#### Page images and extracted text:
>>>

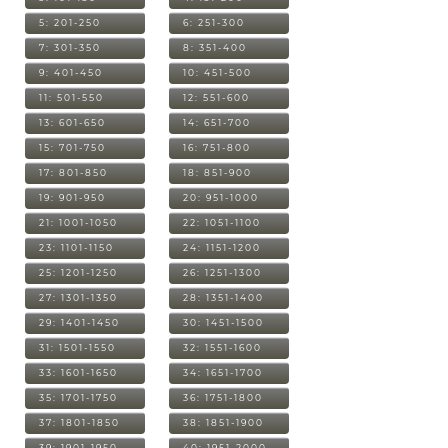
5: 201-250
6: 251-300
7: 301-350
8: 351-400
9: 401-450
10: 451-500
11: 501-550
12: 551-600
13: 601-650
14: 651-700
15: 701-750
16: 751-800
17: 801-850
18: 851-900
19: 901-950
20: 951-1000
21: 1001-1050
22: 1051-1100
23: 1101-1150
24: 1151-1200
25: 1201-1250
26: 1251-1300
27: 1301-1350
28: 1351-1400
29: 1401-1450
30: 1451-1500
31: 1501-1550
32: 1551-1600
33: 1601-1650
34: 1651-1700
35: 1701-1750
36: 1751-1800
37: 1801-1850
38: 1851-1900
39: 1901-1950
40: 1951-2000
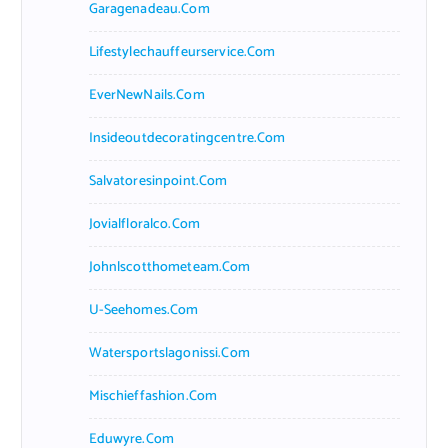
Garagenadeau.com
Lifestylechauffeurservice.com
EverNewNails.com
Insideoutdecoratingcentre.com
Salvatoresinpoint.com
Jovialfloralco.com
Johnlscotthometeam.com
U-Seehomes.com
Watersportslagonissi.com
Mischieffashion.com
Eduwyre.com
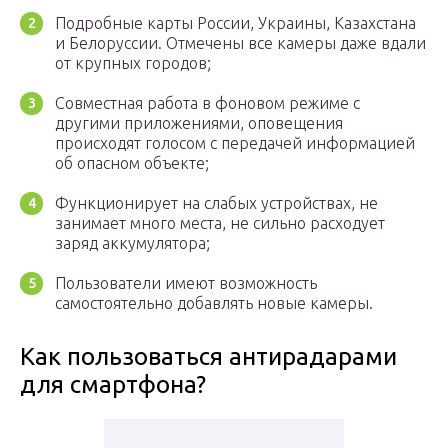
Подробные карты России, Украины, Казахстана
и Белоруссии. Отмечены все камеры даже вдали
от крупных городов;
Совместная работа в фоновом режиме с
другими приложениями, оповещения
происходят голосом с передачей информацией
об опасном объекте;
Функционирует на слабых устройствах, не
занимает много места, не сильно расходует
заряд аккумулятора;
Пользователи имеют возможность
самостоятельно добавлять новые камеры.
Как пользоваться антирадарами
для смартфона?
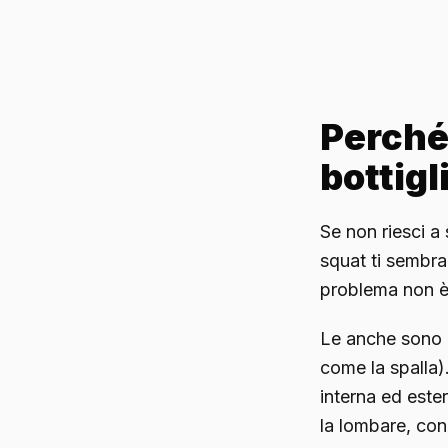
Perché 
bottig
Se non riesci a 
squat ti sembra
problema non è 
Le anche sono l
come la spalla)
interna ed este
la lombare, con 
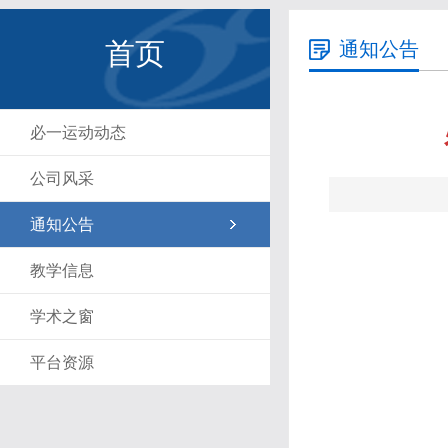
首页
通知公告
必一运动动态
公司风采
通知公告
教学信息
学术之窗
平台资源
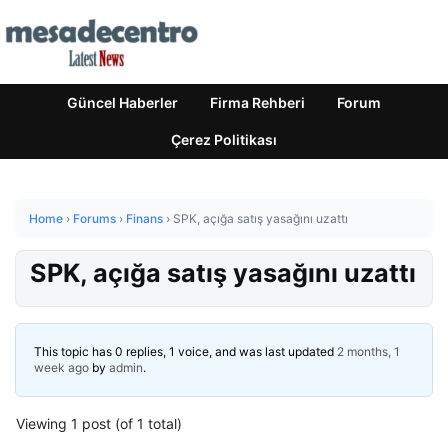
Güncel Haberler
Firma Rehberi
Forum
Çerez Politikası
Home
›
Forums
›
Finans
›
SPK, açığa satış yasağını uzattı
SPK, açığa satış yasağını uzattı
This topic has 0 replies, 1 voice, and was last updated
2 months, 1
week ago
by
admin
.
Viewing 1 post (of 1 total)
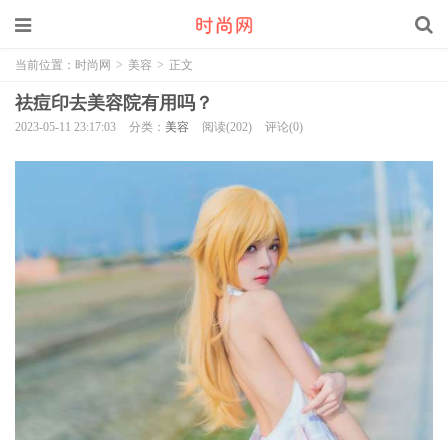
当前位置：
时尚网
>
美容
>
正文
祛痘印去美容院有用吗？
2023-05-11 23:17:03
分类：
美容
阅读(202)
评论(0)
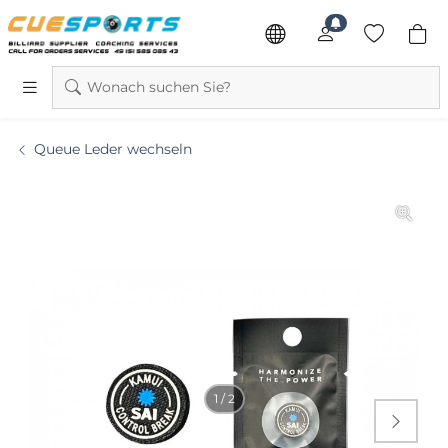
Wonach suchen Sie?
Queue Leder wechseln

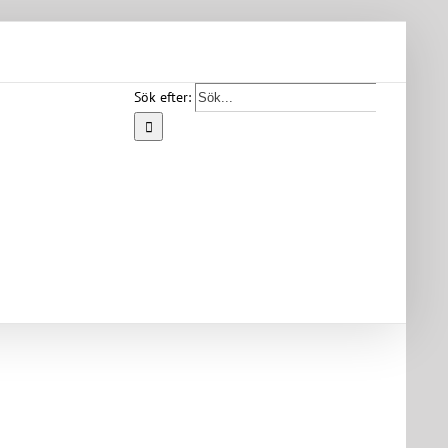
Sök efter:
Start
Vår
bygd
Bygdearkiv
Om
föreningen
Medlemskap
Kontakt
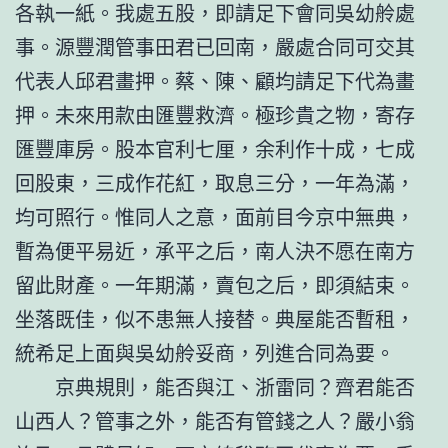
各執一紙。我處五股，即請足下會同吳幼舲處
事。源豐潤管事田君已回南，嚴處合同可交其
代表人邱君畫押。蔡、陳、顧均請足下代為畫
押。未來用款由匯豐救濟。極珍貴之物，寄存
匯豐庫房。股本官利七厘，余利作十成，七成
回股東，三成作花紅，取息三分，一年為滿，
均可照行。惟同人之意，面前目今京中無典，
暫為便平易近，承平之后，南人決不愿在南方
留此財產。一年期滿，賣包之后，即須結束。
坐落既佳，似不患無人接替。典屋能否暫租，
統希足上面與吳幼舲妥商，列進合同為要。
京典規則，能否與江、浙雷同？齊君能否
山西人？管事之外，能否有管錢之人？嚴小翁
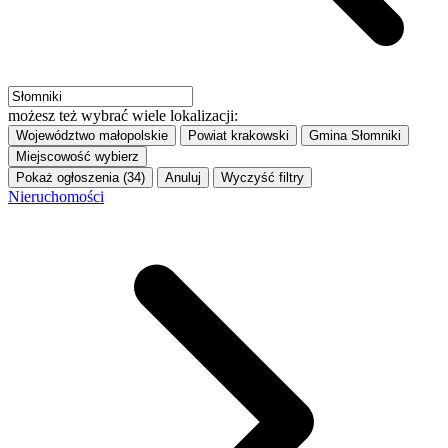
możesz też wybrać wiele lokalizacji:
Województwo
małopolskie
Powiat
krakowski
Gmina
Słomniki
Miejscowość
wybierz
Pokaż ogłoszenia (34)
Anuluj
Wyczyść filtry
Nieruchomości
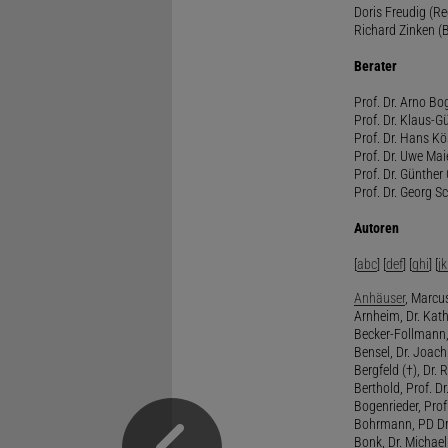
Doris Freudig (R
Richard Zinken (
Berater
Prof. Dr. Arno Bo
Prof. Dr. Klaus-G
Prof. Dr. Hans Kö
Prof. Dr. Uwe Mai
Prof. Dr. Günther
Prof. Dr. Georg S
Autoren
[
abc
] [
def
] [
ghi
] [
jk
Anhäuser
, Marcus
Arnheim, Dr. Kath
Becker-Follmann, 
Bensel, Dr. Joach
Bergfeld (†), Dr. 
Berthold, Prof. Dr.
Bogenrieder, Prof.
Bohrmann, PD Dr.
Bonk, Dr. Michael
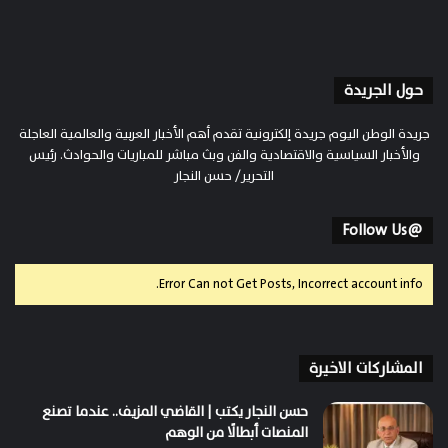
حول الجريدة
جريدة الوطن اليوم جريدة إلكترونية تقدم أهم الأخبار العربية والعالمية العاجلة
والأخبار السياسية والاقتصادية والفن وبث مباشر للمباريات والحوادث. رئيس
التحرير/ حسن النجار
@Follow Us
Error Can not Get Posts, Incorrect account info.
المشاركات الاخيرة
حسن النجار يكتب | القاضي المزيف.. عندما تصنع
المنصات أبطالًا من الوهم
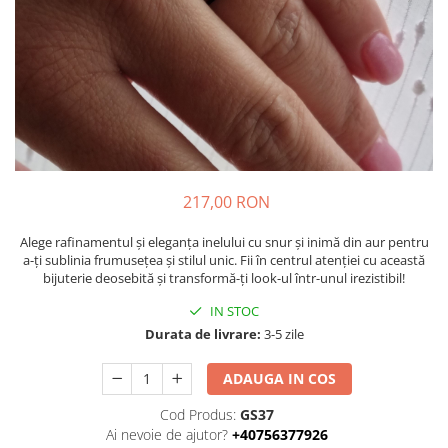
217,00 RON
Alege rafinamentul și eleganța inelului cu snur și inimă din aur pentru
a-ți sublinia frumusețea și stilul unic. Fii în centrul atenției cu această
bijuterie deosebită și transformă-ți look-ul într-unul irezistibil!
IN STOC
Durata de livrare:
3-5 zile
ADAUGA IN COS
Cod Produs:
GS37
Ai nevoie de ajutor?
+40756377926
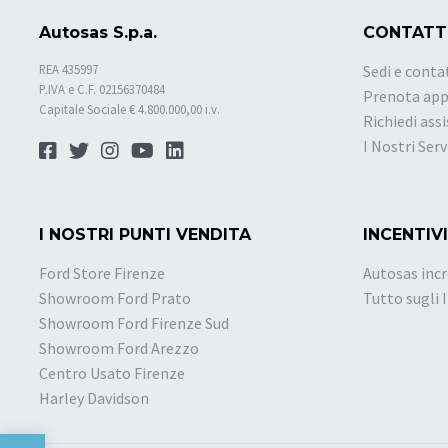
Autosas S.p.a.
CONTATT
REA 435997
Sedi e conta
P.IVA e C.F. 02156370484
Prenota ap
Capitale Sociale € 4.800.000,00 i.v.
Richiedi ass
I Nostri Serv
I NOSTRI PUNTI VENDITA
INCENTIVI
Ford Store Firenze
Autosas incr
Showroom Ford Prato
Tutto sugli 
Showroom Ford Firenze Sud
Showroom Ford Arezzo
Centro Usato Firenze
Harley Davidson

<<<

#### Problem requirements:
Count how many lines in the rows above contain the string "النجار", treating case as significant. Reply with the number alone.

#### Solution to the problem:
2